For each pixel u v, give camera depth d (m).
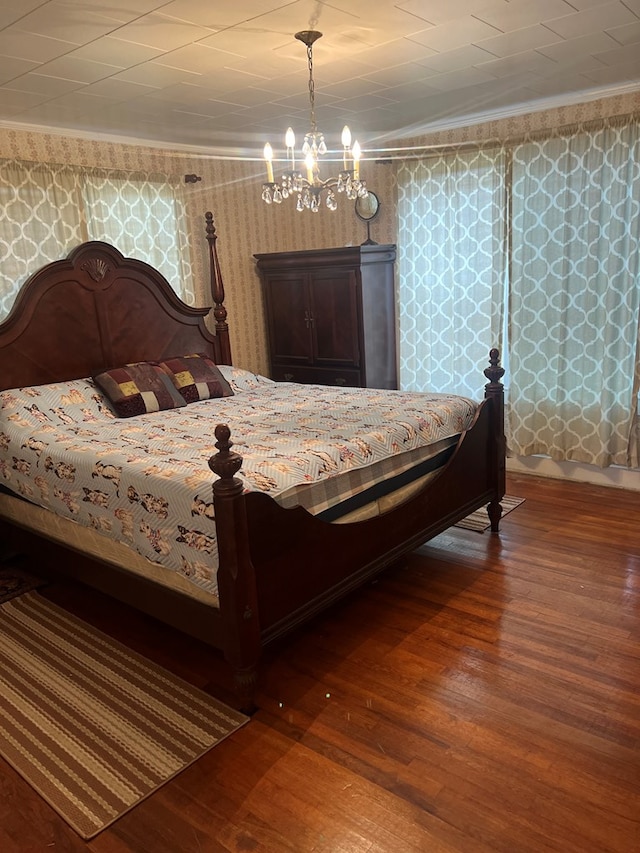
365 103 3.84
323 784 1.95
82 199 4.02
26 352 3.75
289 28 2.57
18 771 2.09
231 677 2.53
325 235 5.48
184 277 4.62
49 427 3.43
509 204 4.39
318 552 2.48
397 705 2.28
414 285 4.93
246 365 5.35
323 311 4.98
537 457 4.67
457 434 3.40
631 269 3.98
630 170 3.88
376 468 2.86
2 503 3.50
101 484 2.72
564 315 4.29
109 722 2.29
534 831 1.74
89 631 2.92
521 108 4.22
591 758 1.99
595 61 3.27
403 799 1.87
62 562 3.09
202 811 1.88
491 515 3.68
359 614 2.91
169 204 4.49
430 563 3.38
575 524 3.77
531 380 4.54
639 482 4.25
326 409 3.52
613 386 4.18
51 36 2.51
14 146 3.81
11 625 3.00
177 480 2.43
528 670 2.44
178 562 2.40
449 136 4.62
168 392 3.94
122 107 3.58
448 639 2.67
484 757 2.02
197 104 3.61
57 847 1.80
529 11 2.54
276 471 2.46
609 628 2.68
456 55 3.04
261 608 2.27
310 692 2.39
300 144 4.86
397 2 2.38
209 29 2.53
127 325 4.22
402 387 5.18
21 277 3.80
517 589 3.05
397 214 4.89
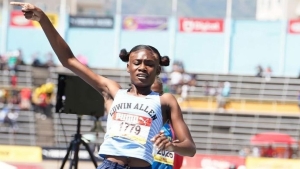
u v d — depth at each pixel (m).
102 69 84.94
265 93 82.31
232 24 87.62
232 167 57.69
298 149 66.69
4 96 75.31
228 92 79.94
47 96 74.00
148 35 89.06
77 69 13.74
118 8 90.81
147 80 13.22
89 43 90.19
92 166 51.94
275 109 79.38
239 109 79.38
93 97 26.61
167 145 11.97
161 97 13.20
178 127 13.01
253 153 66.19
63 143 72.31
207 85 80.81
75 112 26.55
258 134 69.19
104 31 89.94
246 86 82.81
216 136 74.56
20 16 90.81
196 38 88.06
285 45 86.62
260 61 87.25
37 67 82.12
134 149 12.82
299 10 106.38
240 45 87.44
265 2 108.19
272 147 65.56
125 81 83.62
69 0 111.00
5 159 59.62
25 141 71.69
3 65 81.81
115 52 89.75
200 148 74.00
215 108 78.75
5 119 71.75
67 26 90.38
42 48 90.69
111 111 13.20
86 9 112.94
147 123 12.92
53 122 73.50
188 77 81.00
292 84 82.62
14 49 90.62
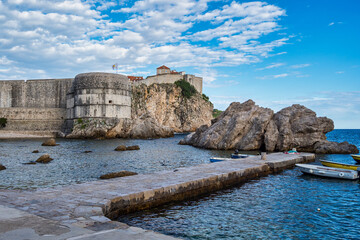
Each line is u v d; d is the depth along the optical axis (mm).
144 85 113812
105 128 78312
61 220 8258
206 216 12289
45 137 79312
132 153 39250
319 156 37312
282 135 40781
# # # #
◆ What you should do ◆
Word for word, output the lines from the line bearing "167 145 11.97" through the end of the records above, and only those, without the pictures.

◆ Your solution ◆
167 145 11.97
161 97 13.20
178 127 13.01
253 153 66.19
63 143 72.31
207 85 80.81
75 112 26.55
258 134 69.19
104 31 89.94
246 86 82.81
216 136 74.56
20 16 90.81
196 38 88.06
285 45 86.62
260 61 87.25
37 67 82.12
134 149 12.82
299 10 106.38
240 45 87.44
265 2 108.19
272 147 65.56
125 81 83.62
69 0 111.00
5 159 59.62
25 141 71.69
3 65 81.81
115 52 89.75
200 148 74.00
215 108 78.75
5 119 71.75
67 26 90.38
42 48 90.69
111 111 13.20
86 9 112.94
147 123 12.92
53 122 73.50
188 77 81.00
292 84 82.62
14 49 90.62
Each line is u v d; d is the depth along the optical axis (mm).
144 85 113812
105 128 78312
61 220 8258
206 216 12289
45 137 79312
132 153 39250
319 156 37312
282 135 40781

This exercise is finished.